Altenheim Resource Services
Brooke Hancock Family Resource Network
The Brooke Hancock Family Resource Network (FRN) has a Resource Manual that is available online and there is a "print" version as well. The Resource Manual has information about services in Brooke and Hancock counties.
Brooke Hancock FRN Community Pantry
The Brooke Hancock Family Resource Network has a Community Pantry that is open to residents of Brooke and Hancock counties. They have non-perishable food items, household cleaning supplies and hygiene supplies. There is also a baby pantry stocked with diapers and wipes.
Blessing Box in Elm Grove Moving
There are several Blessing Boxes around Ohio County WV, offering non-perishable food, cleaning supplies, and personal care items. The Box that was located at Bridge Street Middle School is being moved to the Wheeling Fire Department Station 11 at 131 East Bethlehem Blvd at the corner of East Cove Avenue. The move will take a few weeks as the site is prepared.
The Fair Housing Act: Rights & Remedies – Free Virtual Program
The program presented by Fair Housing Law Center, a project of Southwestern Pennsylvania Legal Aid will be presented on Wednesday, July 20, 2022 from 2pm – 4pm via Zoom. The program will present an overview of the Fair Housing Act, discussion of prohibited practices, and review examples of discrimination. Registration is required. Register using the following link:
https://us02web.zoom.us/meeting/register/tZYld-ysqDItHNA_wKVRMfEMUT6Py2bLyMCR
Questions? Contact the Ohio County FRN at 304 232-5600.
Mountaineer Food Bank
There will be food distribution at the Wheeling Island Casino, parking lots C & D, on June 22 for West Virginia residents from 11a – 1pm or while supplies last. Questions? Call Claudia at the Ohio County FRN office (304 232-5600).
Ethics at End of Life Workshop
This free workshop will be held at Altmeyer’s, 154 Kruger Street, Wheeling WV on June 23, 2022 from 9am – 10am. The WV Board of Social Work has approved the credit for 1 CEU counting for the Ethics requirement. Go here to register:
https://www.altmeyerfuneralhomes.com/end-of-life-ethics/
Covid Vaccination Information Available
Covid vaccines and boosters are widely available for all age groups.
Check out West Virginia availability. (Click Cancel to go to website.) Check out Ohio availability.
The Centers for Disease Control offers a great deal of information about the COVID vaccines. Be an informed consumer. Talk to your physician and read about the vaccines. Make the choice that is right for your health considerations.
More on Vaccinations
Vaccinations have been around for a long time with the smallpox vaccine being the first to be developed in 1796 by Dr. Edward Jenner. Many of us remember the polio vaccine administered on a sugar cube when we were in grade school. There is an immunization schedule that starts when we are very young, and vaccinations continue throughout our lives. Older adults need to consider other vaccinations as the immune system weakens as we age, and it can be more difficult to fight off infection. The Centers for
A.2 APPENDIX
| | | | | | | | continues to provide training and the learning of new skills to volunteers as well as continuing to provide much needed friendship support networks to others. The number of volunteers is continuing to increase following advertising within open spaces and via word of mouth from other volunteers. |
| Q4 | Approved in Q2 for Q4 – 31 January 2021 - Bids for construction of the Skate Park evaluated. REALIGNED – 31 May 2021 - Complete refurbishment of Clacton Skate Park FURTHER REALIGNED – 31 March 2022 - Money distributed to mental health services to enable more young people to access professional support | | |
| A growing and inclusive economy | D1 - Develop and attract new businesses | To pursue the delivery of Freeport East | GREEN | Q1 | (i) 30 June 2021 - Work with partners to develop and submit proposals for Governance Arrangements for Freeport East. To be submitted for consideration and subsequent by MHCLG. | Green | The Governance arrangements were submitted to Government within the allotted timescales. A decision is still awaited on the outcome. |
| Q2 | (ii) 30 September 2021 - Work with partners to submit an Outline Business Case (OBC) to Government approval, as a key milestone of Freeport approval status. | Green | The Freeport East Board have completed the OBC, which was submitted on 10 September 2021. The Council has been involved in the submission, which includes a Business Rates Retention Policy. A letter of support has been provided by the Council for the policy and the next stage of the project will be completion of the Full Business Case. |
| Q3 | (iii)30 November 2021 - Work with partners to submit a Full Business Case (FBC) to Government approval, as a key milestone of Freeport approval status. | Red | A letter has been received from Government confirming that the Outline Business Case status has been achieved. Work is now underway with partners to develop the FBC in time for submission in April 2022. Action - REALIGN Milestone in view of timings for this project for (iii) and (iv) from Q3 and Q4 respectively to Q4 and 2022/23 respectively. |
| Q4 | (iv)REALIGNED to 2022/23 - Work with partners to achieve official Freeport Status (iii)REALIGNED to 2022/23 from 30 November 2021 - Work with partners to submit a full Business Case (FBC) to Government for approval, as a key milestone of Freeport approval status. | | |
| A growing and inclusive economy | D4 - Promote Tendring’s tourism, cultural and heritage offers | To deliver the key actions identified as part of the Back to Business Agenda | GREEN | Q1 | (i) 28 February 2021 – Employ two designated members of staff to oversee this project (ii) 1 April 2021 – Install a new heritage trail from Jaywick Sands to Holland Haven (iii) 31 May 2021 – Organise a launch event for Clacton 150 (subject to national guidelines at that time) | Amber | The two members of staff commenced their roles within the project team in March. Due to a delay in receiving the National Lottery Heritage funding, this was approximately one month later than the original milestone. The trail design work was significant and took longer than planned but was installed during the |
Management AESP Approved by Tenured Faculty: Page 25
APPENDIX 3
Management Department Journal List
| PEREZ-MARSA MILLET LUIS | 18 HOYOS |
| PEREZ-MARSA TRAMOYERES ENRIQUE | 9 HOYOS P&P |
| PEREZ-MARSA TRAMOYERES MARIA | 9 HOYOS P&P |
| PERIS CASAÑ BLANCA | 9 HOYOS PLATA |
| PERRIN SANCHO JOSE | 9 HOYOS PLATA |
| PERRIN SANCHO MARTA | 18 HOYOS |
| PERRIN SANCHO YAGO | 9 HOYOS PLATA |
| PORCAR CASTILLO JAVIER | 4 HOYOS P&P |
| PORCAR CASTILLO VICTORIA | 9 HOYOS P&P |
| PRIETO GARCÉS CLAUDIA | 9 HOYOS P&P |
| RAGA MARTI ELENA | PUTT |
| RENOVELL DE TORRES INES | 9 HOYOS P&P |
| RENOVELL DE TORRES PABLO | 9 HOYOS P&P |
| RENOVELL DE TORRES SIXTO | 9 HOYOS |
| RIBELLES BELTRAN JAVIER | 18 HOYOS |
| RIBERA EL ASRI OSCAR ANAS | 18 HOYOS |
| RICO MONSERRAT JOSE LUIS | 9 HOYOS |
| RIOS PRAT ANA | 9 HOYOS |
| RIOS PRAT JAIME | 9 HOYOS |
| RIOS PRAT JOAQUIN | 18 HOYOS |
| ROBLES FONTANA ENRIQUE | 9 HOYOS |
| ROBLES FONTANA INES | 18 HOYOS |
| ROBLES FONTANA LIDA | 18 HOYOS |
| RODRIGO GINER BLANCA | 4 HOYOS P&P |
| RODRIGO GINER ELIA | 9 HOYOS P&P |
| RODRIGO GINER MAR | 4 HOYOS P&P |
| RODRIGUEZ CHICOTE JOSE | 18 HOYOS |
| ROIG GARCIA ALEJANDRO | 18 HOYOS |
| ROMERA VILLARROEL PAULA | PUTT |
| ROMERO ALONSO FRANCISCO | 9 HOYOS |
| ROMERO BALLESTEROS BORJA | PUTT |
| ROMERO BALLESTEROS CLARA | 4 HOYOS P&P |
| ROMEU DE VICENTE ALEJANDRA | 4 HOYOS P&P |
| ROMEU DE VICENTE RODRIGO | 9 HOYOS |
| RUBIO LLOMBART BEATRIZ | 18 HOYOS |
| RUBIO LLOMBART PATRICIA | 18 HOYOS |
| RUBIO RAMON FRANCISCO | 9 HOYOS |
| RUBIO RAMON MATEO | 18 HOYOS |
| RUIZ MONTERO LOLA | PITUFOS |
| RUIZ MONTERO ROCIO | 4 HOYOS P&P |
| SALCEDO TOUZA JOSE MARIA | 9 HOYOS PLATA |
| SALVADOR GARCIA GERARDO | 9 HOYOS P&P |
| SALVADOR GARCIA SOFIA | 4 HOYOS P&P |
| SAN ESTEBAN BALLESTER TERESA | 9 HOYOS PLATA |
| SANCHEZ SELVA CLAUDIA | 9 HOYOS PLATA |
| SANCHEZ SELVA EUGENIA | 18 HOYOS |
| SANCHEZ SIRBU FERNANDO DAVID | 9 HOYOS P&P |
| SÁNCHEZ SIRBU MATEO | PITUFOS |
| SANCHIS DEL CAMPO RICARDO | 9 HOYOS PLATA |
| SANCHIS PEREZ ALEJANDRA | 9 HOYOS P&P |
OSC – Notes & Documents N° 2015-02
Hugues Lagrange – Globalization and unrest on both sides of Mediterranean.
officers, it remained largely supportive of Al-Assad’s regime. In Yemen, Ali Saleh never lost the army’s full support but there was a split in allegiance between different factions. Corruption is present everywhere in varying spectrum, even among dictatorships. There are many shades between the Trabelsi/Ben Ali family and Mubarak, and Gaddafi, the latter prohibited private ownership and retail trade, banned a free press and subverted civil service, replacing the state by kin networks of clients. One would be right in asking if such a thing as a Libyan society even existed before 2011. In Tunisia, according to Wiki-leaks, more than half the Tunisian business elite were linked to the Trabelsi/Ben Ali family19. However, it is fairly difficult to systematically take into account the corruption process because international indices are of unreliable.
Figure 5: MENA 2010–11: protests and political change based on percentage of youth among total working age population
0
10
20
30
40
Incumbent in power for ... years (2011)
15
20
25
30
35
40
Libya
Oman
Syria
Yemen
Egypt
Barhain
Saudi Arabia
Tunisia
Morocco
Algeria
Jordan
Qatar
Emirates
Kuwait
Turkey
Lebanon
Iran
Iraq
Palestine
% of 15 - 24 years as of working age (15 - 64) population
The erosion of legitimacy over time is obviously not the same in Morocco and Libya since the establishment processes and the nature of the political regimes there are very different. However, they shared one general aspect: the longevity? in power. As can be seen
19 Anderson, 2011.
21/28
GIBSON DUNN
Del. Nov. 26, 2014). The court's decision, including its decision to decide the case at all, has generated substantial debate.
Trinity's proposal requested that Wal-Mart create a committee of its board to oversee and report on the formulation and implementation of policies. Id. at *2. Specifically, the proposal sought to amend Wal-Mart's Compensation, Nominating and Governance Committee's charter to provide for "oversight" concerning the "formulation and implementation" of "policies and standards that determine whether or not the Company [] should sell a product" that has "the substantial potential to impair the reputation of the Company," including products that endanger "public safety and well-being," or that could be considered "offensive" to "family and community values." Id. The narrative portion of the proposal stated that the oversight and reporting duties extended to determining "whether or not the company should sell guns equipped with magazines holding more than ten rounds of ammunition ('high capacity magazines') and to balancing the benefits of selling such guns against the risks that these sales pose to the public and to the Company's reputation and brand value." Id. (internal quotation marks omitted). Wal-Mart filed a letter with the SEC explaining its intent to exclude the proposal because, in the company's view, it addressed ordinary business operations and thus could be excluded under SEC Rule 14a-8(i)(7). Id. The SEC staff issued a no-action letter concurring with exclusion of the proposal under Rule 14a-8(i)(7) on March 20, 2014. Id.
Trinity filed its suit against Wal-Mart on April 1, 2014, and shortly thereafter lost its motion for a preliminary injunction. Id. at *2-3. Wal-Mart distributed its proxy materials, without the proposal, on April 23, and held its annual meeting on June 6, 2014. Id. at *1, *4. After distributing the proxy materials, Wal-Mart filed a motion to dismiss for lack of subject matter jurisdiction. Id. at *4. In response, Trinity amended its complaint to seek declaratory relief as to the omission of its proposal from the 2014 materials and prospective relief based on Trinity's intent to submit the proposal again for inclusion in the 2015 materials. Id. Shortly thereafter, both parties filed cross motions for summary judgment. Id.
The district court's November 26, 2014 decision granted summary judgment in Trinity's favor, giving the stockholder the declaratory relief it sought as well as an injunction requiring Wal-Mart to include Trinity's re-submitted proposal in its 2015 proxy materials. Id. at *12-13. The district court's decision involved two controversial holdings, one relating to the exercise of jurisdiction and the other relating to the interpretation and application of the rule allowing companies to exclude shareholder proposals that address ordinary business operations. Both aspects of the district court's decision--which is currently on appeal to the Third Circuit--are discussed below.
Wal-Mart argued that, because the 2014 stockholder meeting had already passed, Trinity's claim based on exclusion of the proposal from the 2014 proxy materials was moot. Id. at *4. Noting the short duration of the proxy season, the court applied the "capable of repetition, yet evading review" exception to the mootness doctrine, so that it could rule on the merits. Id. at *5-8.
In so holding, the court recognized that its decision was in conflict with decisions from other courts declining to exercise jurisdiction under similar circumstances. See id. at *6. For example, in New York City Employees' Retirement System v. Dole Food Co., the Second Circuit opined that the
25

Requirement ▸
Each line in the entries above, starting at the line with "SIXTO | 9 HOYOS |" and ending at the line with "ELIA | 9 HOYOS P&P |", is to be printed exactly, and only those lines.

Reply ▸
| RENOVELL DE TORRES SIXTO | 9 HOYOS |
| RIBELLES BELTRAN JAVIER | 18 HOYOS |
| RIBERA EL ASRI OSCAR ANAS | 18 HOYOS |
| RICO MONSERRAT JOSE LUIS | 9 HOYOS |
| RIOS PRAT ANA | 9 HOYOS |
| RIOS PRAT JAIME | 9 HOYOS |
| RIOS PRAT JOAQUIN | 18 HOYOS |
| ROBLES FONTANA ENRIQUE | 9 HOYOS |
| ROBLES FONTANA INES | 18 HOYOS |
| ROBLES FONTANA LIDA | 18 HOYOS |
| RODRIGO GINER BLANCA | 4 HOYOS P&P |
| RODRIGO GINER ELIA | 9 HOYOS P&P |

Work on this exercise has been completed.